Design of the 1968 Corvette: Interview with Larry Shinoda
© Wayne Ellwood, Shark Quarterly, 1995
Used here with permission by the author
SHARK: Tell me about the design of the 1968 model?
SHINODA: The design work was started in 1965. There is some good work in "Corvette, America's Sports Car" which has a lot of the photos for the original concept. The nose is quite a bit like the Mako Shark (a little more point) which we did about the same time. The fenders are a little more rounded and the roof shape (wings) are a little more extended. In the production version they were shortened for better vision.
I think that the aspect of the design that might be most interesting to your readers is the fact that most GM designs were the product of competitions. Often there was more than one studio asked to design something around some basic specifications. So what happened was that there had been a design contest between my studio and the Hank Haga studio. Bill Mitchell liked to set up these competitions and take the best ideas for further development.
We had the two (clay models) cars out back on a wide part of the road behind the Tech Centre; this was a very park-like setting and gave a good sense of the natural environment.

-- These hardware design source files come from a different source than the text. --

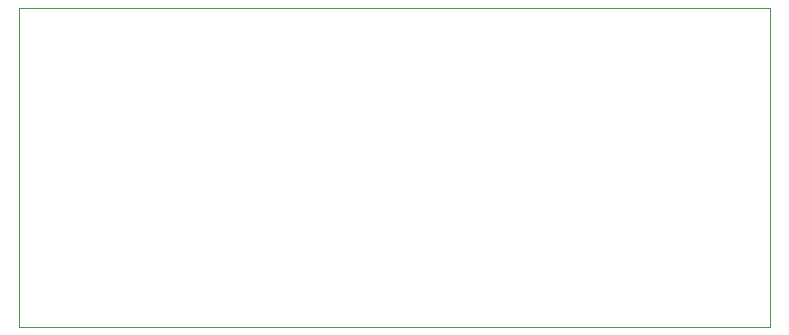
<source format=gko>
%TF.GenerationSoftware,KiCad,Pcbnew,5.1.7*%
%TF.CreationDate,2020-11-17T16:44:46+01:00*%
%TF.ProjectId,pca9632_led_controller,70636139-3633-4325-9f6c-65645f636f6e,rev?*%
%TF.SameCoordinates,Original*%
%TF.FileFunction,Profile,NP*%
%FSLAX46Y46*%
G04 Gerber Fmt 4.6, Leading zero omitted, Abs format (unit mm)*
G04 Created by KiCad (PCBNEW 5.1.7) date 2020-11-17 16:44:46*
%MOMM*%
%LPD*%
G01*
G04 APERTURE LIST*
%TA.AperFunction,Profile*%
%ADD10C,0.050000*%
%TD*%
G04 APERTURE END LIST*
D10*
X100450000Y-104800000D02*
X66900000Y-104800000D01*
X100450000Y-104800000D02*
X130500000Y-104800000D01*
X130500000Y-104800000D02*
X130500000Y-77800000D01*
X130500000Y-77800000D02*
X66900000Y-77800000D01*
X66900000Y-104800000D02*
X66900000Y-77800000D01*
M02*

</source>
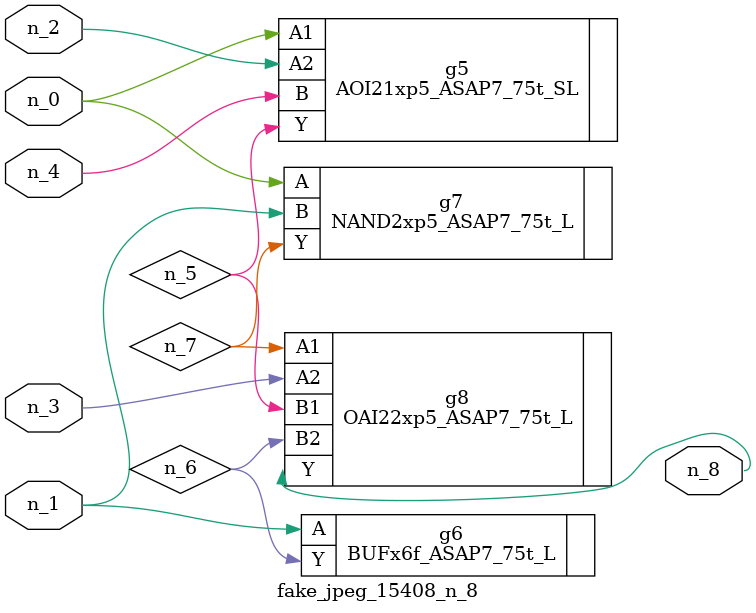
<source format=v>
module fake_jpeg_15408_n_8 (n_3, n_2, n_1, n_0, n_4, n_8);

input n_3;
input n_2;
input n_1;
input n_0;
input n_4;

output n_8;

wire n_6;
wire n_5;
wire n_7;

AOI21xp5_ASAP7_75t_SL g5 ( 
.A1(n_0),
.A2(n_2),
.B(n_4),
.Y(n_5)
);

BUFx6f_ASAP7_75t_L g6 ( 
.A(n_1),
.Y(n_6)
);

NAND2xp5_ASAP7_75t_L g7 ( 
.A(n_0),
.B(n_1),
.Y(n_7)
);

OAI22xp5_ASAP7_75t_L g8 ( 
.A1(n_7),
.A2(n_3),
.B1(n_5),
.B2(n_6),
.Y(n_8)
);


endmodule
</source>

Our car was also painted silver using a DI-NOCEP 3M film. We also had rubbed it with some oil to make it look iridescent. Hank Haga thought he would smoke us with a super silver paint job with a blue tint. But the paint shop didn't get a good job and it came out kind of powder blue. And it had a belt line all around it that made it look like a soap dish. Bill Mitchell came out and said, "Damn it, this looks like a fat blue pig". He kicked it and the whole back end fell off. He apologized to Hank for destroying his model but, it didn't really matter because that design lost.
So, after the contest, the car was sent to Haga to finish, because he ran the production studio.

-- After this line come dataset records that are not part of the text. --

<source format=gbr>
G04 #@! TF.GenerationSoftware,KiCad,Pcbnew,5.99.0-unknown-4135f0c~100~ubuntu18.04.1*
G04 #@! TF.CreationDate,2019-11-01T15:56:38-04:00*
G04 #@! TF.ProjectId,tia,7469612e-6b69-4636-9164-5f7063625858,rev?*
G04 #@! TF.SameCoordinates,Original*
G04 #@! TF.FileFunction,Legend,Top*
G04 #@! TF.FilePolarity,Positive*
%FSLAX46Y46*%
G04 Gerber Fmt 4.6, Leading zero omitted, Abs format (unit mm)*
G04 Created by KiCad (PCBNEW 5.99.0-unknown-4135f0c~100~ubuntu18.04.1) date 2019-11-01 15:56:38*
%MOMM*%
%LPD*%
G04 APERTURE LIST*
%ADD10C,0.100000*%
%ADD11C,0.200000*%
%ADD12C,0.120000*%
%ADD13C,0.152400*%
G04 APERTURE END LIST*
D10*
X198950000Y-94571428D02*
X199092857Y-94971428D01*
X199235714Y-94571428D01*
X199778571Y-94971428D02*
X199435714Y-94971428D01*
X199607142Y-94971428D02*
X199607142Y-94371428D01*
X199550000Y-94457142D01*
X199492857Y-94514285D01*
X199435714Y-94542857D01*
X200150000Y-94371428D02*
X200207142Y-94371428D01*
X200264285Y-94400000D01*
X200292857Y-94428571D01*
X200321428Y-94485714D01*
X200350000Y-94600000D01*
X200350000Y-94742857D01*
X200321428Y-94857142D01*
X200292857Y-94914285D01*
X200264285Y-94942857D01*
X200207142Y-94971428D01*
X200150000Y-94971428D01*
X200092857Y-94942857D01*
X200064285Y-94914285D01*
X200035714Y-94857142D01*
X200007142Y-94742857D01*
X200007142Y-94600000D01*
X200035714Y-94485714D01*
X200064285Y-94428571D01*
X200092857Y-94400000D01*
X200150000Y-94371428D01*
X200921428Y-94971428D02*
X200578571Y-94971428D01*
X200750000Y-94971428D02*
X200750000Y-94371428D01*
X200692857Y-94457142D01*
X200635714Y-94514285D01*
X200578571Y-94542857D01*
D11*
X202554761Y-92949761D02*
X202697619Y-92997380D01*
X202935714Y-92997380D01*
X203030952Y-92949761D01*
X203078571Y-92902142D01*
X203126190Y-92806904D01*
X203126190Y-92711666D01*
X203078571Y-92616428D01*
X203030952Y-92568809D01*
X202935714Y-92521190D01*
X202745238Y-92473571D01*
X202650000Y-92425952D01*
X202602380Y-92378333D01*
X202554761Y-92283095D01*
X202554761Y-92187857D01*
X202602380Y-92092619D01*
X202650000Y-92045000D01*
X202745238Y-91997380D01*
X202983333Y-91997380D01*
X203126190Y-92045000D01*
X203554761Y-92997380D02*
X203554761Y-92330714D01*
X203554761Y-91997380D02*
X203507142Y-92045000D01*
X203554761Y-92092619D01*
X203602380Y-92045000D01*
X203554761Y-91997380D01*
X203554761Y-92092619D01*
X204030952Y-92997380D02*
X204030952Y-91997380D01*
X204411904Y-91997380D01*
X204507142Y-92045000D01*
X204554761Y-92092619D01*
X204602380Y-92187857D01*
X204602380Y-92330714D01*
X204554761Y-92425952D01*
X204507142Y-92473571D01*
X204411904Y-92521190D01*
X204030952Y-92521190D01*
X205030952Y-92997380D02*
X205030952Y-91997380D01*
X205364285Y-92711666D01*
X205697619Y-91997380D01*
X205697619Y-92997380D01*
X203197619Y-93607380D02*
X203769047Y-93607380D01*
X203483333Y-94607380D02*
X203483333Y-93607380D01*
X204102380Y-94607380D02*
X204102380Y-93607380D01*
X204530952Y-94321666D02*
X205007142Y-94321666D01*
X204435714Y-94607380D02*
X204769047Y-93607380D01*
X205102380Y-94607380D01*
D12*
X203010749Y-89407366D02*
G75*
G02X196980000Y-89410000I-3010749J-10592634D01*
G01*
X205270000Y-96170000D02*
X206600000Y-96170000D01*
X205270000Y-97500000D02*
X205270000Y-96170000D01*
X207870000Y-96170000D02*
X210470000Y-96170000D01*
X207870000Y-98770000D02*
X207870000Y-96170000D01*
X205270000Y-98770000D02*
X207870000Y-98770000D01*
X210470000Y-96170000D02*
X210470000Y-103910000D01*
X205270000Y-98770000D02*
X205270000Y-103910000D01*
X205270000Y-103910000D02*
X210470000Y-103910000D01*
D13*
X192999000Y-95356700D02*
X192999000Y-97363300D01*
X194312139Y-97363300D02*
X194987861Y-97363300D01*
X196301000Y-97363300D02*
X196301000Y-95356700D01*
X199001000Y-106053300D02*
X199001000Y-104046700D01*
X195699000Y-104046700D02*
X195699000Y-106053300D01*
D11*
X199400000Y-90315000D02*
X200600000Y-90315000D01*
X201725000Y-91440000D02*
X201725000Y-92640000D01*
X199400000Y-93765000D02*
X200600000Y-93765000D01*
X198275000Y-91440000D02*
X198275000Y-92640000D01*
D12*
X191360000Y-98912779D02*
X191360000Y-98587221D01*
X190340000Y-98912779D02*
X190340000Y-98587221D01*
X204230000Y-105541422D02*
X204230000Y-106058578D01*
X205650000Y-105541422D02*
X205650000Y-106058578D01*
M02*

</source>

SHARK: When you say that your design was sent to Haga's studio to be finished, it seems like there were a lot of design studios. What were they and why were they arranged like that?
SHINODA: Well, there was Chevy Studio #1 and Studio #2. When my studio was created it was called Studio #3 and I was the first Chief Designer at the Corvette Studio (#3). The second Chief Designer there was Henry Haga, then Jerry Palmer and John Cafaro. I think that Ted Schroeder is now running that studio although John Cafaro is still leading the new 1998 C-5 design team.
There were a number of studios because each tended to specialize in a range of models. Also, Mitchell liked to keep things competitive. In my area, I was kind of "Mitchell's "do it" guy. Whenever there was a competition, my studio would generally win. Henry Haga did win with some of his ideas though; we all had our days.
Mitchell was a bit funny too. He would come in with some weird ideas which we had to get him to change. He always wanted more gadgets on the cars, like the pop-up brake panels on the MAKO SHARK II. You could generally get him to change his mind if you made him think he had come up with the alternative; but sometimes he would just keep asking for more and more (gimmicks) design features.
Some of the stuff was very pretty. Like on Mako Shark I, for example. At one point we had some very delicate louvres radiating on the side of the hood bulge to help cool a Latham supercharger which was on the engine. You could look through and actually see the supercharger.
There were some other ideas that didn't work out too. Like the Stingray Racer which he wanted painted metallic red. In my opinion, it came out a tomato soup. That was on the first body which was the original lay-up. It was really thick to get a good surface; it must have been 5/16 of an inch thick and really heavy. Well then we put on the first vacuum bagged body and it was painted silver. This body was a lot lighter and the car was starting to get into a competitive weight range. A little while later, they wanted the car for an Elvis Presley movie so we put the old body back on and painted it a candy apple red. There was a clear plastic bubble on the hood so you could see the Webers but the carbs were always coughing and backing-up causing the plastic to fog anyway. After that we put the original body back on and painted it silver again; we put in a ZL-1 engine but that's not there anymore either.
SHARK: Were you involved with some of the design for the interior of Mako Shark II. The SHARK era dash, for example, is considered to be a real landmark in sportscar design.
SHINODA: I didn't get involved in the interior design. That was George Angersbbach. John Schetler,and Sue Vanderbilt who worked on that part. There were more people in the interior design studio but I have forgotten a lot of them. But they did a lot of good work.
You will notice from a lot of the photos that there were two versions of Mako Shark II. The one with the side pipes was a non-running model. The running model didn't have that feature. I was the Chief designer and the Chief Coordinator for the build of both cars. The dash was done by a different working group which I coordinated but I didn't have any final say on that. Mitchell had the final say.